> [DATASET]
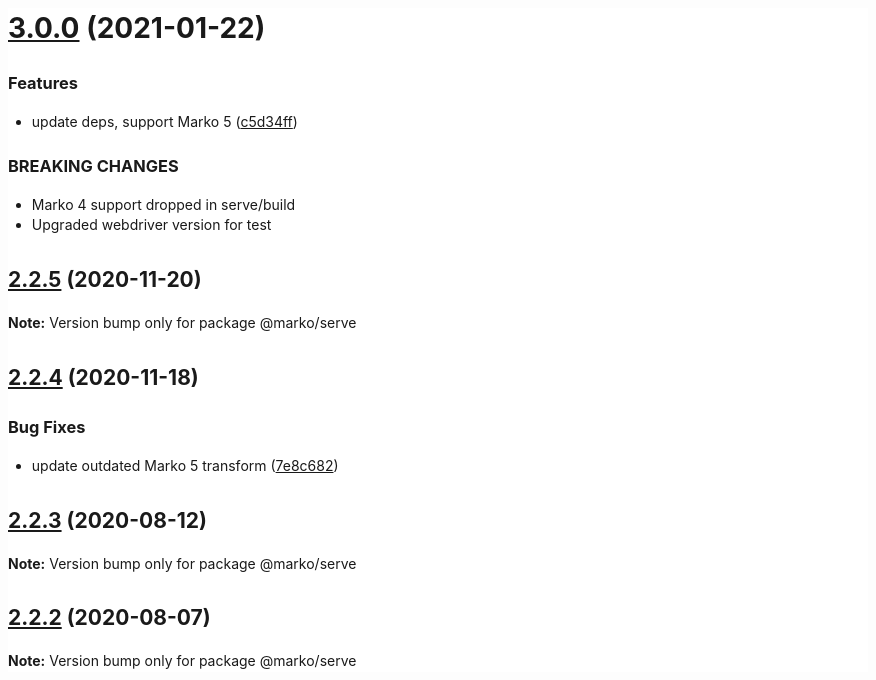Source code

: 



# [3.0.0](https://github.com/marko-js/cli/compare/@marko/serve@2.2.5...@marko/serve@3.0.0) (2021-01-22)


### Features

* update deps, support Marko 5 ([c5d34ff](https://github.com/marko-js/cli/commit/c5d34ff58fa34ef545330dfe1231ebac37282895))


### BREAKING CHANGES

* Marko 4 support dropped in serve/build
* Upgraded webdriver version for test





## [2.2.5](https://github.com/marko-js/cli/compare/@marko/serve@2.2.4...@marko/serve@2.2.5) (2020-11-20)

**Note:** Version bump only for package @marko/serve





## [2.2.4](https://github.com/marko-js/cli/compare/@marko/serve@2.2.3...@marko/serve@2.2.4) (2020-11-18)


### Bug Fixes

* update outdated Marko 5 transform ([7e8c682](https://github.com/marko-js/cli/commit/7e8c682c733d020b027969c0c677c0ee71d00b1f))





## [2.2.3](https://github.com/marko-js/cli/compare/@marko/serve@2.2.2...@marko/serve@2.2.3) (2020-08-12)

**Note:** Version bump only for package @marko/serve





## [2.2.2](https://github.com/marko-js/cli/compare/@marko/serve@2.2.1...@marko/serve@2.2.2) (2020-08-07)

**Note:** Version bump only for package @marko/serve

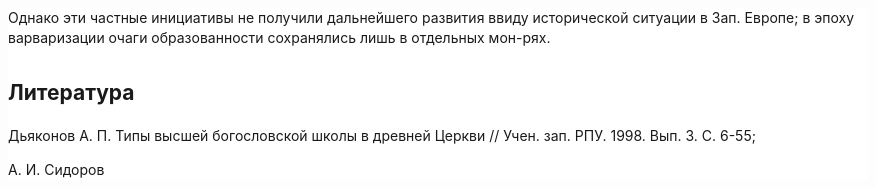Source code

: Однако эти частные инициативы не получили дальнейшего развития ввиду исторической ситуации в Зап. Европе; в эпоху варваризации очаги образованности сохранялись лишь в отдельных мон-рях.

## Литература

Дьяконов А. П. Типы высшей богословской школы в древней Церкви // Учен. зап. РПУ. 1998. Вып. 3. С. 6-55;

А. И. Сидоров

> [YOUR OBJECTIVE]
Copy every line of the records exactly as it is written, but not the pictures.

> [EXERCISE RESPONSE]
Source code

: 



# [3.0.0](https://github.com/marko-js/cli/compare/@marko/serve@2.2.5...@marko/serve@3.0.0) (2021-01-22)


### Features

* update deps, support Marko 5 ([c5d34ff](https://github.com/marko-js/cli/commit/c5d34ff58fa34ef545330dfe1231ebac37282895))


### BREAKING CHANGES

* Marko 4 support dropped in serve/build
* Upgraded webdriver version for test





## [2.2.5](https://github.com/marko-js/cli/compare/@marko/serve@2.2.4...@marko/serve@2.2.5) (2020-11-20)

**Note:** Version bump only for package @marko/serve





## [2.2.4](https://github.com/marko-js/cli/compare/@marko/serve@2.2.3...@marko/serve@2.2.4) (2020-11-18)


### Bug Fixes

* update outdated Marko 5 transform ([7e8c682](https://github.com/marko-js/cli/commit/7e8c682c733d020b027969c0c677c0ee71d00b1f))





## [2.2.3](https://github.com/marko-js/cli/compare/@marko/serve@2.2.2...@marko/serve@2.2.3) (2020-08-12)

**Note:** Version bump only for package @marko/serve





## [2.2.2](https://github.com/marko-js/cli/compare/@marko/serve@2.2.1...@marko/serve@2.2.2) (2020-08-07)

**Note:** Version bump only for package @marko/serve

Source code

: Однако эти частные инициативы не получили дальнейшего развития ввиду исторической ситуации в Зап. Европе; в эпоху варваризации очаги образованности сохранялись лишь в отдельных мон-рях.

## Литература

Дьяконов А. П. Типы высшей богословской школы в древней Церкви // Учен. зап. РПУ. 1998. Вып. 3. С. 6-55;

А. И. Сидоров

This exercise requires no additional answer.